I'm not saying its the greatest beer in the world, I'm sure a judge somewhere would be able to taste all kinds of defects. My pallet isn't that trained. But, it tastes "fine". So, if any story says RDWHAHB...I figured this one does. 2 years in a carboy with an empty airlock...and, still drinkable. I supposed if it had still been in the primary, I wouldn't be writing the same story.

The biggest thing now, is to decide how to carbonate this sucker. I keg, so I could just force carbonate. But, I also want to bottle some of it (no beer gun), and I've always preferred to naturally carbonate and just use gas for serving pressure. Corn sugar is cheaper than gas, and I think there is a mouth-feel difference between forced and natural (but, I've never done a side-by-side).

I've never re-pitched into the bottle. Since I just made another porter, I do have some yeast from that primary. Should I grow a small starter from that, decant, and pitch that with some corn sugar? How big of a starter? I'm sure I don't want as full primary sized starter. Maybe a 250ml single step?
 
Well, I guess its safe to say that all of the yeast has dropped out of suspension and long since died an honorable death. I suspect also that all fermentables have been fermented. So if you have a fresh smack pack, I think you could just pitch that with some corn sugar (or whatever you like to use for priming). The small starter should also be plenty -- as long as you have the right amount of sugar, I don't think the starter size is overly critical.
 
Yes, I think so.

I mostly don't want to over pitch. I don't want to end up with a thick layer of yeast in the bottom of the bottles.

Yes, I use corn sugar...typically enough for 1.7 - 2 vols of CO2.
 
Typical processes be damned, force carb it, invite some friends over for a bbq and pound your "vintage" porter. Sounds better than old.
 
Personally, I wouldn't worry about a starter but I would pitch some more yeast when bottling. I've done that with a couple beers and haven't had a big extra sediment issue. You've already had just about all the sediment settle out and there won't be a huge amount of cell growth on the few oz of corn sugar you bottle with. 1 pack/vial should be plenty... actually more than enough. no need for a starter here.
 
I'd use 1/3 package of neutral dry yeast. I'd boil up my priming solution and add it to the bottling bucket and let cool. Then I'd add about 3-4 grams (guestimate 1/2 of an 11 gram package) of nottingham or S04. I'd stir it well, and then rack the beer into it. That's my technique for lagers, and it works very well!
 
before you go buying priming sugar and yeast, i'd try the biermuncher bottle filler. i havent used it yet, but all the components are dirt cheap if you already keg. i got the stuff at home, just haven't bottled anythign with it yet. search bmbf on here, it should pop up.
 
Yeah, I've read about the BMBF. I'm sure it works great, and I will keep that in mind for taking beer to parties (if the tap-a-draft bottles are already full...or to fill them?). But...

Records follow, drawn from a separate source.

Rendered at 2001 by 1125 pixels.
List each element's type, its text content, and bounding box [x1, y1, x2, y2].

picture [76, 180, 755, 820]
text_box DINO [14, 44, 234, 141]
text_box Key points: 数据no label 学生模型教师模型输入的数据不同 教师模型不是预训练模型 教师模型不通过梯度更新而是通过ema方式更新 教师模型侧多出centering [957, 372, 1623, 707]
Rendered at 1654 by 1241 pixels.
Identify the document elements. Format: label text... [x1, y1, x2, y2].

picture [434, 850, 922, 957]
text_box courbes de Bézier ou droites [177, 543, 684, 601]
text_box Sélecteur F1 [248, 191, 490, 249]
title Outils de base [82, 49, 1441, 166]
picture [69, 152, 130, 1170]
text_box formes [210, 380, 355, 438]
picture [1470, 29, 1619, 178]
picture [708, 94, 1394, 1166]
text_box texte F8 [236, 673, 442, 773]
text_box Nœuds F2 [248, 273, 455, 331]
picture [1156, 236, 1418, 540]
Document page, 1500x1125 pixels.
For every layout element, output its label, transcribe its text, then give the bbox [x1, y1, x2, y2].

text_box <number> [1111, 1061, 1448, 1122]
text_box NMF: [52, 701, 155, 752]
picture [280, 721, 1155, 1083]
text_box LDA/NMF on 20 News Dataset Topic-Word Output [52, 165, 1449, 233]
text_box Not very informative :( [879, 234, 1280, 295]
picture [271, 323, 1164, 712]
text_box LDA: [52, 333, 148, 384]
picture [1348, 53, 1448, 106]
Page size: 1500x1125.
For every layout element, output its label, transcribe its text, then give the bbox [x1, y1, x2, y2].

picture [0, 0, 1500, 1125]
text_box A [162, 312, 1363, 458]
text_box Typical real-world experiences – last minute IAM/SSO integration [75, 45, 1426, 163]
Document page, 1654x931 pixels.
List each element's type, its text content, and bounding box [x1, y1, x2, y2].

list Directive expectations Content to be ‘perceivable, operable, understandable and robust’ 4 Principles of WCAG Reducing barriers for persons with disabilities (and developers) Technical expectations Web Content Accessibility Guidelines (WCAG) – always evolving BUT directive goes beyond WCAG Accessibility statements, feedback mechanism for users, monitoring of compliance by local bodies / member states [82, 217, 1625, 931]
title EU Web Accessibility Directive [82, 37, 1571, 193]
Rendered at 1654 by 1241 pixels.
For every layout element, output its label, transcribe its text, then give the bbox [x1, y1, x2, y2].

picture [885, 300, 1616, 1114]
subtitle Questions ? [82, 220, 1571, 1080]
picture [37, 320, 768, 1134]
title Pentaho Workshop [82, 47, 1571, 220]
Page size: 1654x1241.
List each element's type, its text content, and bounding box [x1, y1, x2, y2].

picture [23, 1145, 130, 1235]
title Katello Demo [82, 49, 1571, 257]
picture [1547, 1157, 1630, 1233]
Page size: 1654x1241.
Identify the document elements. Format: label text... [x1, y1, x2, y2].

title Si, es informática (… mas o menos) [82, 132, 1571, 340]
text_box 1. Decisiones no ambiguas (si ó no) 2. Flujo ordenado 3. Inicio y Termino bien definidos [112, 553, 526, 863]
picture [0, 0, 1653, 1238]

I'm a natural carb kinda guy for a few reasons...but, mostly because I'm too lazy to sit there and shake the keg for 5 minutes. Second, I don't bottle everything...actually, I don't bottle much at all. I hate bottling. I have 2 cases of the 1L flip-tops....and even that is more work that I want to do. If mini-keg and keg systems didn't exist I wouldn't make beer.

Seems funny, I'll spend a whole day making two AG batches...but, an hour of bottling is too tedious. Dunno...just not my thing.